In a press release, the Sugar Assn. said he “should have exercised more transparency in all of his research activities,” but that funding disclosures were not the norm when the journal was published. The group also questioned Kearns’ “continued attempts to reframe historical events” to play into current public sentiment against sugar.
Assn. said it was a “disservice” that industry-funded research in general was viewed as “flawed”.
Companies such as Coca-Cola Co. and Kellogg Co. as well as commodity groups such as beef and blueberries regularly fund studies that are part of the scientific literature, are cited by other researchers, and are featured in press releases.
Companies say they adhere to science standards, and many researchers believe industry funding is crucial to advancing science given the growing competition for government funds. But critics say such studies are often thinly veiled marketing that undermines efforts to improve public health.

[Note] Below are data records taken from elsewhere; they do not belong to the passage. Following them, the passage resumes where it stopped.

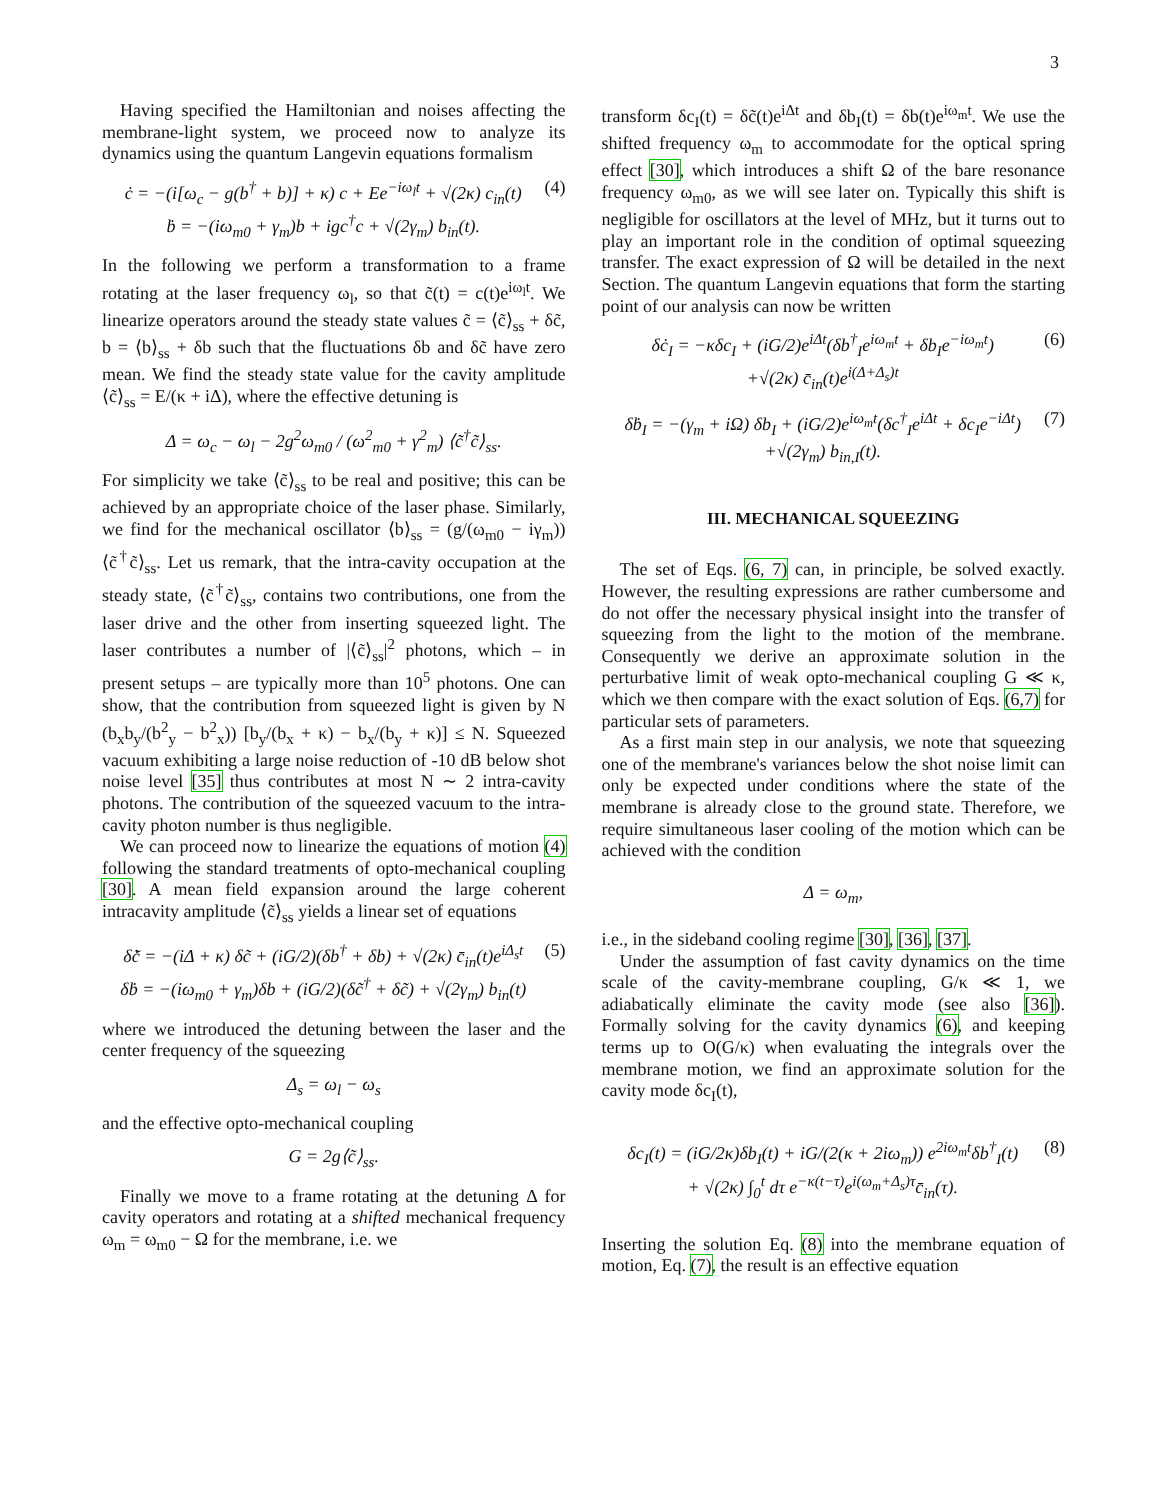3
Having specified the Hamiltonian and noises affecting the membrane-light system, we proceed now to analyze its dynamics using the quantum Langevin equations formalism
ċ = −(i[ω<sub>c</sub> − g(b<sup>†</sup> + b)] + κ) c + Ee<sup>−iω<sub>l</sub>t</sup> + √(2κ) c<sub>in</sub>(t)
ḃ = −(iω<sub>m0</sub> + γ<sub>m</sub>)b + igc<sup>†</sup>c + √(2γ<sub>m</sub>) b<sub>in</sub>(t).
(4)
In the following we perform a transformation to a frame rotating at the laser frequency ω<sub>l</sub>, so that c̃(t) = c(t)e<sup>iω<sub>l</sub>t</sup>. We linearize operators around the steady state values c̃ = ⟨c̃⟩<sub>ss</sub> + δc̃, b = ⟨b⟩<sub>ss</sub> + δb such that the fluctuations δb and δc̃ have zero mean. We find the steady state value for the cavity amplitude ⟨c̃⟩<sub>ss</sub> = E/(κ + iΔ), where the effective detuning is
Δ = ω<sub>c</sub> − ω<sub>l</sub> − 2g<sup>2</sup>ω<sub>m0</sub> / (ω<sup>2</sup><sub>m0</sub> + γ<sup>2</sup><sub>m</sub>) ⟨c̃<sup>†</sup>c̃⟩<sub>ss</sub>.
For simplicity we take ⟨c̃⟩<sub>ss</sub> to be real and positive; this can be achieved by an appropriate choice of the laser phase. Similarly, we find for the mechanical oscillator ⟨b⟩<sub>ss</sub> = (g/(ω<sub>m0</sub> − iγ<sub>m</sub>)) ⟨c̃<sup>†</sup>c̃⟩<sub>ss</sub>. Let us remark, that the intra-cavity occupation at the steady state, ⟨c̃<sup>†</sup>c̃⟩<sub>ss</sub>, contains two contributions, one from the laser drive and the other from inserting squeezed light. The laser contributes a number of |⟨c̃⟩<sub>ss</sub>|<sup>2</sup> photons, which – in present setups – are typically more than 10<sup>5</sup> photons. One can show, that the contribution from squeezed light is given by N (b<sub>x</sub>b<sub>y</sub>/(b<sup>2</sup><sub>y</sub> − b<sup>2</sup><sub>x</sub>)) [b<sub>y</sub>/(b<sub>x</sub> + κ) − b<sub>x</sub>/(b<sub>y</sub> + κ)] ≤ N. Squeezed vacuum exhibiting a large noise reduction of -10 dB below shot noise level [35] thus contributes at most N ∼ 2 intra-cavity photons. The contribution of the squeezed vacuum to the intra-cavity photon number is thus negligible.
We can proceed now to linearize the equations of motion (4) following the standard treatments of opto-mechanical coupling [30]. A mean field expansion around the large coherent intracavity amplitude ⟨c̃⟩<sub>ss</sub> yields a linear set of equations
δc̃̇ = −(iΔ + κ) δc̃ + (iG/2)(δb<sup>†</sup> + δb) + √(2κ) c̄<sub>in</sub>(t)e<sup>iΔ<sub>s</sub>t</sup>
δḃ = −(iω<sub>m0</sub> + γ<sub>m</sub>)δb + (iG/2)(δc̃<sup>†</sup> + δc̃) + √(2γ<sub>m</sub>) b<sub>in</sub>(t)
(5)
where we introduced the detuning between the laser and the center frequency of the squeezing
Δ<sub>s</sub> = ω<sub>l</sub> − ω<sub>s</sub>
and the effective opto-mechanical coupling
G = 2g⟨c̃⟩<sub>ss</sub>.
Finally we move to a frame rotating at the detuning Δ for cavity operators and rotating at a shifted mechanical frequency ω<sub>m</sub> = ω<sub>m0</sub> − Ω for the membrane, i.e. we
transform δc<sub>I</sub>(t) = δc̃(t)e<sup>iΔt</sup> and δb<sub>I</sub>(t) = δb(t)e<sup>iω<sub>m</sub>t</sup>. We use the shifted frequency ω<sub>m</sub> to accommodate for the optical spring effect [30], which introduces a shift Ω of the bare resonance frequency ω<sub>m0</sub>, as we will see later on. Typically this shift is negligible for oscillators at the level of MHz, but it turns out to play an important role in the condition of optimal squeezing transfer. The exact expression of Ω will be detailed in the next Section. The quantum Langevin equations that form the starting point of our analysis can now be written
δċ<sub>I</sub> = −κδc<sub>I</sub> + (iG/2)e<sup>iΔt</sup>(δb<sup>†</sup><sub>I</sub>e<sup>iω<sub>m</sub>t</sup> + δb<sub>I</sub>e<sup>−iω<sub>m</sub>t</sup>)
+√(2κ) c̄<sub>in</sub>(t)e<sup>i(Δ+Δ<sub>s</sub>)t</sup>
(6)
δḃ<sub>I</sub> = −(γ<sub>m</sub> + iΩ) δb<sub>I</sub> + (iG/2)e<sup>iω<sub>m</sub>t</sup>(δc<sup>†</sup><sub>I</sub>e<sup>iΔt</sup> + δc<sub>I</sub>e<sup>−iΔt</sup>)
+√(2γ<sub>m</sub>) b<sub>in,I</sub>(t).
(7)
III. MECHANICAL SQUEEZING
The set of Eqs. (6, 7) can, in principle, be solved exactly. However, the resulting expressions are rather cumbersome and do not offer the necessary physical insight into the transfer of squeezing from the light to the motion of the membrane. Consequently we derive an approximate solution in the perturbative limit of weak opto-mechanical coupling G ≪ κ, which we then compare with the exact solution of Eqs. (6,7) for particular sets of parameters.
As a first main step in our analysis, we note that squeezing one of the membrane's variances below the shot noise limit can only be expected under conditions where the state of the membrane is already close to the ground state. Therefore, we require simultaneous laser cooling of the motion which can be achieved with the condition
Δ = ω<sub>m</sub>,
i.e., in the sideband cooling regime [30], [36], [37].
Under the assumption of fast cavity dynamics on the time scale of the cavity-membrane coupling, G/κ ≪ 1, we adiabatically eliminate the cavity mode (see also [36]). Formally solving for the cavity dynamics (6), and keeping terms up to O(G/κ) when evaluating the integrals over the membrane motion, we find an approximate solution for the cavity mode δc<sub>I</sub>(t),
δc<sub>I</sub>(t) = (iG/2κ)δb<sub>I</sub>(t) + iG/(2(κ + 2iω<sub>m</sub>)) e<sup>2iω<sub>m</sub>t</sup>δb<sup>†</sup><sub>I</sub>(t)
+ √(2κ) ∫<sub>0</sub><sup>t</sup> dτ e<sup>−κ(t−τ)</sup>e<sup>i(ω<sub>m</sub>+Δ<sub>s</sub>)τ</sup>c̄<sub>in</sub>(τ).
(8)
Inserting the solution Eq. (8) into the membrane equation of motion, Eq. (7), the result is an effective equation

“Sponsorship of food companies, whether intentionally manipulative or not, undermines public confidence in the science of nutrition,” wrote Nestlé, a longtime critic of industry funding for science.
The authors of the analysis note that they were unable to interview the key players cited in the documents because they are no longer alive. They also note that there is no direct evidence that the sugar industry wrote or modified the manuscript, that the documents provide a limited window into the activities of the sugar industry group, and that the roles of other industries and Nutrition leaders in shaping the heart disease discussion have not been investigated.
Nonetheless, they say the documents highlight why policymakers should consider giving less weight to industry-funded studies. Although funding disclosures are now common practice in the scientific community, the role behind the scenes sponsors play is still not always clear.
In June, The Associated Press reported on a study funded by the Candy Industry Trade Group that found that children who eat candy tend to weigh less than those who don’t. The National Confectioners Assn., Which touted the results in a press release, provided commentary to the authors on a project even though a disclosure said it had no role in the document. The association said its suggestions did not change the results.
In November, the AP also reported on emails showing Coca-Cola was instrumental in founding a nonprofit that said its mission was to fight obesity, even though the group has publicly stated that the soda maker has “no input” into its business. A document released to Coke said the group would counter “shrill rhetoric” from “public health extremists.”
Coca-Cola later conceded that it had not been transparent and the group subsequently disbanded.